Relying on paired synthetic data, existing learning-based Computational Aberration Correction (CAC) methods are confronted with the intricate and multifaceted synthetic-to-real domain gap, which leads to suboptimal performance in real-world applications. In this paper, in contrast to improving the simulation pipeline, we deliver a novel insight into real-world CAC from the perspective of Unsupervised Domain Adaptation (UDA). By incorporating readily accessible unpaired real-world data into training, we formalize the Domain Adaptive CAC (DACAC) task, and then introduce a comprehensive Real-world aberrated images (Realab) dataset to benchmark it. The setup task presents a formidable challenge due to the intricacy of understanding the target optical degradation domain. To this intent, we propose a novel Quantized Domain-Mixing Representation (QDMR) framework as a potent solution to the issue. Centering around representing and quantizing the optical degradation which is consistent across different images, QDMR adapts the CAC model to the target domain from three key aspects: (1) reconstructing aberrated images of both domains by a VQGAN to learn a Domain-Mixing Codebook (DMC) characterizing the optical degradation; (2) modulating the deep features in CAC model with DMC to transfer the target domain knowledge; and (3) leveraging the trained VQGAN to generate pseudo target aberrated images from the source ones for convincing target domain supervision. Extensive experiments on both synthetic and real-world benchmarks reveal that the models with QDMR consistently surpass the competitive methods in mitigating the synthetic-to-real gap, which produces visually pleasant real-world CAC results with fewer artifacts. Codes and datasets are made publicly available at https://github.com/zju-jiangqi/QDMR.

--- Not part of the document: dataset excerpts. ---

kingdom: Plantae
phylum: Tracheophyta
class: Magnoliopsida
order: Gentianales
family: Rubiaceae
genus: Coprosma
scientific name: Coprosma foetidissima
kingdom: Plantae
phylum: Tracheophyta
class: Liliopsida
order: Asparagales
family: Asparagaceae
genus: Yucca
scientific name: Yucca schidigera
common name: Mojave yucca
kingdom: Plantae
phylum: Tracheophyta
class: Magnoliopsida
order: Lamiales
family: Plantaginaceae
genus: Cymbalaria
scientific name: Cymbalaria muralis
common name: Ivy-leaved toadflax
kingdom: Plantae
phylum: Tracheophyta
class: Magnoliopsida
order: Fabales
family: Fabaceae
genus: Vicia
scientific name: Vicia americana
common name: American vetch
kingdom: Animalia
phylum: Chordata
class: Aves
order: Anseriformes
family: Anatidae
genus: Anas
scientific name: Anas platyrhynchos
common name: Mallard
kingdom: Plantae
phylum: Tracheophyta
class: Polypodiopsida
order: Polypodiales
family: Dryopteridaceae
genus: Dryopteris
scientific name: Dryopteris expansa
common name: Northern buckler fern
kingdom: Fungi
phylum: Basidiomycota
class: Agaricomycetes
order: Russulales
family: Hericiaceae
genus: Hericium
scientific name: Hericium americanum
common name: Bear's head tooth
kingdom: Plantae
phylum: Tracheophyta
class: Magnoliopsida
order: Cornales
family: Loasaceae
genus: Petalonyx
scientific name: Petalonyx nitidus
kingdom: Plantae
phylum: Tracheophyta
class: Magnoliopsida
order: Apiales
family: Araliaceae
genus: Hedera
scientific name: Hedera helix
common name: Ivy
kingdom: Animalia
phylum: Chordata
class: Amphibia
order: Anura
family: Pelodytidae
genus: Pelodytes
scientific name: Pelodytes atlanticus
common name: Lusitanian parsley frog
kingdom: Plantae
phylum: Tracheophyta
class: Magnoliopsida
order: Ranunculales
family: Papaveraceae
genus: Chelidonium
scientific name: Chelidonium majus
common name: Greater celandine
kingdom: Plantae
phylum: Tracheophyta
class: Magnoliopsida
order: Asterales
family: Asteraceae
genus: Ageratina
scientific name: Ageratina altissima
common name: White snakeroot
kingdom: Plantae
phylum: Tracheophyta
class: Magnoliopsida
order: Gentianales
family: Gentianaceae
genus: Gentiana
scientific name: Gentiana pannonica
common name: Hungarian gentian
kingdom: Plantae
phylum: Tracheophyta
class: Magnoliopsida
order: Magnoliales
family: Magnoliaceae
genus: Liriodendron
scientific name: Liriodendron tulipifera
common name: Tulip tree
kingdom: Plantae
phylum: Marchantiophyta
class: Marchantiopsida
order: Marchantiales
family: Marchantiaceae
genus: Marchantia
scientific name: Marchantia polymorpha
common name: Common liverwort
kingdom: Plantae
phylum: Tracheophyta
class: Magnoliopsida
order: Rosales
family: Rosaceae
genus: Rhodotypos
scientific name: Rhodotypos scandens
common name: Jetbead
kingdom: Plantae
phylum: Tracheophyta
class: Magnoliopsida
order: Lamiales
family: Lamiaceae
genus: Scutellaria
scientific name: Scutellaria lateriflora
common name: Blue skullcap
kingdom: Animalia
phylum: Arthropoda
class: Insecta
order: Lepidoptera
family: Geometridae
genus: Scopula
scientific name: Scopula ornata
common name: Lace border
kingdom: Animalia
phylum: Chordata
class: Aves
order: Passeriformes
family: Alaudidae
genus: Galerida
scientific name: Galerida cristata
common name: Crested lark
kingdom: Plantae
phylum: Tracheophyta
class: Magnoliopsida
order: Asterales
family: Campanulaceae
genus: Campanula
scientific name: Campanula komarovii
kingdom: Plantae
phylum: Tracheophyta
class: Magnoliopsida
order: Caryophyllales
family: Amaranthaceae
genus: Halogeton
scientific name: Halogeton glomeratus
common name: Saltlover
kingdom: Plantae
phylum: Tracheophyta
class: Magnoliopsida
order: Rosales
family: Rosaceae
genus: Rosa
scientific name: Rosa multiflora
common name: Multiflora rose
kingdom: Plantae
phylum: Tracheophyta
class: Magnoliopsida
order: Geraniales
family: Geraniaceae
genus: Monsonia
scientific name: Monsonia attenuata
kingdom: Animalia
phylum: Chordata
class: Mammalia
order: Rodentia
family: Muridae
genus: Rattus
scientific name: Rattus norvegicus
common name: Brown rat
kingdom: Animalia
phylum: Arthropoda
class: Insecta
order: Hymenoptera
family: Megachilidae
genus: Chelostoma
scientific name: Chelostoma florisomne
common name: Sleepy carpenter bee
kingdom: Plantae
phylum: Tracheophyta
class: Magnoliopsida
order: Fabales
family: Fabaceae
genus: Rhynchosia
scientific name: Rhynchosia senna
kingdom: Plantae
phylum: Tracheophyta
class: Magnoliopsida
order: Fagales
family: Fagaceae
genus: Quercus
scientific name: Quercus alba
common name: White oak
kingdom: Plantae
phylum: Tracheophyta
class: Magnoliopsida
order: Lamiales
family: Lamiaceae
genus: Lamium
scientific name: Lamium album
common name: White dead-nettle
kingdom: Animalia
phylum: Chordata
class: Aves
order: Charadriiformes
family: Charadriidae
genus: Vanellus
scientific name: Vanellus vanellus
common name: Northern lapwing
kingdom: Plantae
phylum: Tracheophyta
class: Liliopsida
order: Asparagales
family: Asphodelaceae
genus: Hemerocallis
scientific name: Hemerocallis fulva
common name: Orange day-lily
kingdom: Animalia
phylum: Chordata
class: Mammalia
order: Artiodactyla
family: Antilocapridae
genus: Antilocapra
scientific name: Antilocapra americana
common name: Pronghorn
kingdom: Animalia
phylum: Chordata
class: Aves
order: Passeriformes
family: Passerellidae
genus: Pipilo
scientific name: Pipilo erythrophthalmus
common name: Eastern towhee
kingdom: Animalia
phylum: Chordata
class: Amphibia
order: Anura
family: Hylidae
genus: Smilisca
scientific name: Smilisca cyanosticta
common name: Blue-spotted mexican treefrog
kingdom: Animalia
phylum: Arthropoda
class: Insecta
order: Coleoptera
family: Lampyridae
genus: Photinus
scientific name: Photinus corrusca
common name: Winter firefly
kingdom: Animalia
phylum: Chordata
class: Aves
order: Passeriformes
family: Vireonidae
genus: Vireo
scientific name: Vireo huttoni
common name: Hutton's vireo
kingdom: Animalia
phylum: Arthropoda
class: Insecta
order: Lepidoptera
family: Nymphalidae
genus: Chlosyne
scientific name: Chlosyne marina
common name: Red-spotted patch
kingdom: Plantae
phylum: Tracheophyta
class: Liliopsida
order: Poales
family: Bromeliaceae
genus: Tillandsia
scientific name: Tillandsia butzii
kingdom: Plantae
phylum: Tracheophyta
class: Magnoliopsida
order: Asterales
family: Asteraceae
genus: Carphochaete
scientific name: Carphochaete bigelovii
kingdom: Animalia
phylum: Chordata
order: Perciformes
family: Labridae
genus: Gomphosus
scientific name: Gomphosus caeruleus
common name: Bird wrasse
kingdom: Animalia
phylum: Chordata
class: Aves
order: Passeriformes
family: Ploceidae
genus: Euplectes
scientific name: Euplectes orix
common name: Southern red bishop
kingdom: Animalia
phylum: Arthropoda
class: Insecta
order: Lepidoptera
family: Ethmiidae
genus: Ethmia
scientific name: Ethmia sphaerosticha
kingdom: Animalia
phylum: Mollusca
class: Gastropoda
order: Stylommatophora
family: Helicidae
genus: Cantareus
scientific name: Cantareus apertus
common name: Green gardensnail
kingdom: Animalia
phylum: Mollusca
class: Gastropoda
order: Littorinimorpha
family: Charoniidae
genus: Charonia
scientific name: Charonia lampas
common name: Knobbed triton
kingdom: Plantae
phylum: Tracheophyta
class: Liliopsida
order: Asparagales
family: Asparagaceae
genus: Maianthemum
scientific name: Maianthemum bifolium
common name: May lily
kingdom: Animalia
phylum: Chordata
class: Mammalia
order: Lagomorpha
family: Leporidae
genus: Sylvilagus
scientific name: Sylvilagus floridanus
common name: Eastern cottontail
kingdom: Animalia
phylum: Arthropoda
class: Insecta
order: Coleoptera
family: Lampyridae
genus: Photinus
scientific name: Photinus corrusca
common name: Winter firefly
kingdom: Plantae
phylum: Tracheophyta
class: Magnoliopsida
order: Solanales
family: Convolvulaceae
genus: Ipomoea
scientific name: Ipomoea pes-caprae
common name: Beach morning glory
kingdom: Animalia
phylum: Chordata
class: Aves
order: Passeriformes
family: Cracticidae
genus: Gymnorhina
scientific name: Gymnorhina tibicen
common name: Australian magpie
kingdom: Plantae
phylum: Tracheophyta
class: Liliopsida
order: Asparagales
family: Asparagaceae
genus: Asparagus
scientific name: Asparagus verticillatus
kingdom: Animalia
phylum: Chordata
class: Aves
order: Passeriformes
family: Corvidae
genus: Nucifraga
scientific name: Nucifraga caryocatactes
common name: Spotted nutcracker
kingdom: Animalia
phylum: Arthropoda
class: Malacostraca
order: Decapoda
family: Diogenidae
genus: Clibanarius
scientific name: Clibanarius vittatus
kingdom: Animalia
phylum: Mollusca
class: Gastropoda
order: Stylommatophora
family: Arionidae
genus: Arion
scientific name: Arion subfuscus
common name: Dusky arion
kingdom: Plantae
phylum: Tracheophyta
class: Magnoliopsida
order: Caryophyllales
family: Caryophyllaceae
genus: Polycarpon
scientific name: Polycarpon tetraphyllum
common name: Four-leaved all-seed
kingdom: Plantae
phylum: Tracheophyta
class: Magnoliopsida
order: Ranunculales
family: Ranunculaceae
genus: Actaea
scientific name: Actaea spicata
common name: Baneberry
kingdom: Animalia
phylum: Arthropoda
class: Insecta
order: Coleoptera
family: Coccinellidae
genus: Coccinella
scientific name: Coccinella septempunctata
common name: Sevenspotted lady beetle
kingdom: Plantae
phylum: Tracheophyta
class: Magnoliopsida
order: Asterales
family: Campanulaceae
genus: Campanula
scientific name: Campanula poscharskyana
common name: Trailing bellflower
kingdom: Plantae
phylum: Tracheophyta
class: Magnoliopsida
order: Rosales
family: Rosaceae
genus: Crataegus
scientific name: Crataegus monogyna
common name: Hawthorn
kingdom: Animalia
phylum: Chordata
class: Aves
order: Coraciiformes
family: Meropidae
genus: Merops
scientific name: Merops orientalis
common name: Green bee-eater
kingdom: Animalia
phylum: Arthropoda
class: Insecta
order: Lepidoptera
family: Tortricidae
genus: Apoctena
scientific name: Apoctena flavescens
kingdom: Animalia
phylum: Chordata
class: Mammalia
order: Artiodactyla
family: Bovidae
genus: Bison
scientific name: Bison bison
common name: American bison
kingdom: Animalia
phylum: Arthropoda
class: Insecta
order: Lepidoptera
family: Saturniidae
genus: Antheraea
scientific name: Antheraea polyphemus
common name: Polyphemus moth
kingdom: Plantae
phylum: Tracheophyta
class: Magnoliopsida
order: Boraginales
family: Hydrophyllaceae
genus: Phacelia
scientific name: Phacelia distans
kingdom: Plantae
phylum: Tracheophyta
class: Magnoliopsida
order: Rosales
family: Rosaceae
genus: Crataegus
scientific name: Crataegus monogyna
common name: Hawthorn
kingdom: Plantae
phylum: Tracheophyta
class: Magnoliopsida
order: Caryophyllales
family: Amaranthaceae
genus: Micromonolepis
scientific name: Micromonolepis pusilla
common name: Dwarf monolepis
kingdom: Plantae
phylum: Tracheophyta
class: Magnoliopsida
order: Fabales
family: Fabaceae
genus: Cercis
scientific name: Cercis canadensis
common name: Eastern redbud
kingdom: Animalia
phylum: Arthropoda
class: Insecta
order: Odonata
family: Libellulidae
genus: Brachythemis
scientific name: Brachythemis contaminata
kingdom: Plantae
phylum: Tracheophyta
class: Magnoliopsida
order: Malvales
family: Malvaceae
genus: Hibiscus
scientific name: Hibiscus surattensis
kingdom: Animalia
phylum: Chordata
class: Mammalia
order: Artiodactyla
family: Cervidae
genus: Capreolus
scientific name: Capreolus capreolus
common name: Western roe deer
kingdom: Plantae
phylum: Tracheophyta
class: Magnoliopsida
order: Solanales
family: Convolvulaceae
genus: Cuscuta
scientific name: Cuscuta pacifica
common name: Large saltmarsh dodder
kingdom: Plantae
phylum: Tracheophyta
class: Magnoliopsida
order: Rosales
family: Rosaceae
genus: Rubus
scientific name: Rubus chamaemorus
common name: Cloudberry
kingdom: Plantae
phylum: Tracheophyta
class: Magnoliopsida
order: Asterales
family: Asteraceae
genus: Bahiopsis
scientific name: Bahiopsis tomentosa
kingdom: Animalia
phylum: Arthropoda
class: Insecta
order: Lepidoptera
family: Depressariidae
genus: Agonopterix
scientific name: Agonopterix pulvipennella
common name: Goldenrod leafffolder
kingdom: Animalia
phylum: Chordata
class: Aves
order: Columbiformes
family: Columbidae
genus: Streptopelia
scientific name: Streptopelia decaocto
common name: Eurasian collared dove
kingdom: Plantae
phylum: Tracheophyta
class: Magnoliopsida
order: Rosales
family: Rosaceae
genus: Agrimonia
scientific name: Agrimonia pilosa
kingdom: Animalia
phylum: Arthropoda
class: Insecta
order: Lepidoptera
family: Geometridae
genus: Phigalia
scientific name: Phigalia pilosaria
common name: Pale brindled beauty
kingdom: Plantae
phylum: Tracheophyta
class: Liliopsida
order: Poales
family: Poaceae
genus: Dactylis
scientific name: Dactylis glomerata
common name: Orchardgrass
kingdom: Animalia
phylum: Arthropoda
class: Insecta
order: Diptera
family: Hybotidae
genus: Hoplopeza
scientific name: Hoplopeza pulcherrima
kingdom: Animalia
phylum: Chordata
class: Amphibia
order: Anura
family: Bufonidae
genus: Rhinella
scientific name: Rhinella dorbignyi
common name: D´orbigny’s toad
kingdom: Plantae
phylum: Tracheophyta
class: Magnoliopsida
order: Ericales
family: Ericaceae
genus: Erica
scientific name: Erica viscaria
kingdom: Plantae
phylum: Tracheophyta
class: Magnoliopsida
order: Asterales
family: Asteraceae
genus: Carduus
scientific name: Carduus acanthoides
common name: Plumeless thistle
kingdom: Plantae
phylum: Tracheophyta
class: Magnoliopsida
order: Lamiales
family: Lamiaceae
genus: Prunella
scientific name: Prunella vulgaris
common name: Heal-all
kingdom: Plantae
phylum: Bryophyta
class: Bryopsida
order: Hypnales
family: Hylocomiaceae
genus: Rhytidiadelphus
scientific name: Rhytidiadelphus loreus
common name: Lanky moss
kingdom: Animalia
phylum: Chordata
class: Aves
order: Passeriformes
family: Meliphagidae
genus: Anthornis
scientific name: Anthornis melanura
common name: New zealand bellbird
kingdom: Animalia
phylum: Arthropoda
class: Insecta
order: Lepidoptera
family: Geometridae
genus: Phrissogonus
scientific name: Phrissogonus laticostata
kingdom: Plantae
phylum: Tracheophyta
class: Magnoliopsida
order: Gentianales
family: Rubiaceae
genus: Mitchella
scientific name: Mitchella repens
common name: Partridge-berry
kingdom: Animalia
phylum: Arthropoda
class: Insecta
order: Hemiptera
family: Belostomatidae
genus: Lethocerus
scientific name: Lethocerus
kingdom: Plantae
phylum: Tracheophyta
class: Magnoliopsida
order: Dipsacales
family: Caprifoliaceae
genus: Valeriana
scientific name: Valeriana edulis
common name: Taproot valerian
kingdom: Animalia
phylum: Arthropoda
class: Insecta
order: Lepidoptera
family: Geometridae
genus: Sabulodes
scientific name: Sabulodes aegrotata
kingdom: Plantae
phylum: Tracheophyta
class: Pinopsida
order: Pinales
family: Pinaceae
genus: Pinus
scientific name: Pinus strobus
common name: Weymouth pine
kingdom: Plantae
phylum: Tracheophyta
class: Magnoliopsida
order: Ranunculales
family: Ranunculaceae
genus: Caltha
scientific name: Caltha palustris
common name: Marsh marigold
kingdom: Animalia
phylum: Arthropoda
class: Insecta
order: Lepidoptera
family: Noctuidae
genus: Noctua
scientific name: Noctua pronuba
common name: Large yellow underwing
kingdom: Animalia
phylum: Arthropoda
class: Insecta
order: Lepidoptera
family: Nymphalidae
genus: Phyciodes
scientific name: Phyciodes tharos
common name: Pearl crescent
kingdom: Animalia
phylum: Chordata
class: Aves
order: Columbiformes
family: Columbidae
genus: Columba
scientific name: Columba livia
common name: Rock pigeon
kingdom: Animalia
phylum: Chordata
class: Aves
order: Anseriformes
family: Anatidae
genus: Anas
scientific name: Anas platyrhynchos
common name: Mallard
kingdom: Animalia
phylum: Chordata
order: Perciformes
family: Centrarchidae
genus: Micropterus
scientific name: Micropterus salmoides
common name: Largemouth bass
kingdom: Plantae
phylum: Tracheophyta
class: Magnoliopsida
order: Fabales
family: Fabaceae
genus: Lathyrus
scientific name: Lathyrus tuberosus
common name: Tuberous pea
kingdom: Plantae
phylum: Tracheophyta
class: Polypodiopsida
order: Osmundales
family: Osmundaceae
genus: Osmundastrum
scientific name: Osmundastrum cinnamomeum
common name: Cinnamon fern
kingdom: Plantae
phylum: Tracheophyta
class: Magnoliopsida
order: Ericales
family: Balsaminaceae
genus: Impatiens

翻译：依赖成对的合成数据，现有的基于学习的计算像差校正方法面临着复杂且多方面的合成到真实域差距，这导致其在真实世界应用中性能欠佳。本文中，与改进仿真流程不同，我们从无监督域适应的视角为真实世界计算像差校正提供了新的见解。通过将易于获取的非配对真实世界数据纳入训练，我们形式化了域自适应计算像差校正任务，并随后引入了一个全面的真实世界像差图像数据集作为其基准。由于理解目标光学退化域的复杂性，该设定任务提出了一个严峻的挑战。为此，我们提出了一种新颖的量化域混合表征框架作为该问题的有效解决方案。该框架围绕表征和量化在不同图像间保持一致的光学退化展开，从三个关键方面使计算像差校正模型适应目标域：（1）通过一个VQGAN重建两个域的像差图像，以学习表征光学退化的域混合码本；（2）利用域混合码本调制计算像差校正模型中的深层特征，以传递目标域知识；（3）利用训练好的VQGAN从源图像生成伪目标像差图像，以获得可靠的目标域监督。在合成和真实世界基准上的大量实验表明，采用量化域混合表征的模型在缩小合成到真实差距方面持续超越竞争方法，从而产生视觉愉悦、伪影更少的真实世界计算像差校正结果。代码和数据集已在 https://github.com/zju-jiangqi/QDMR 公开。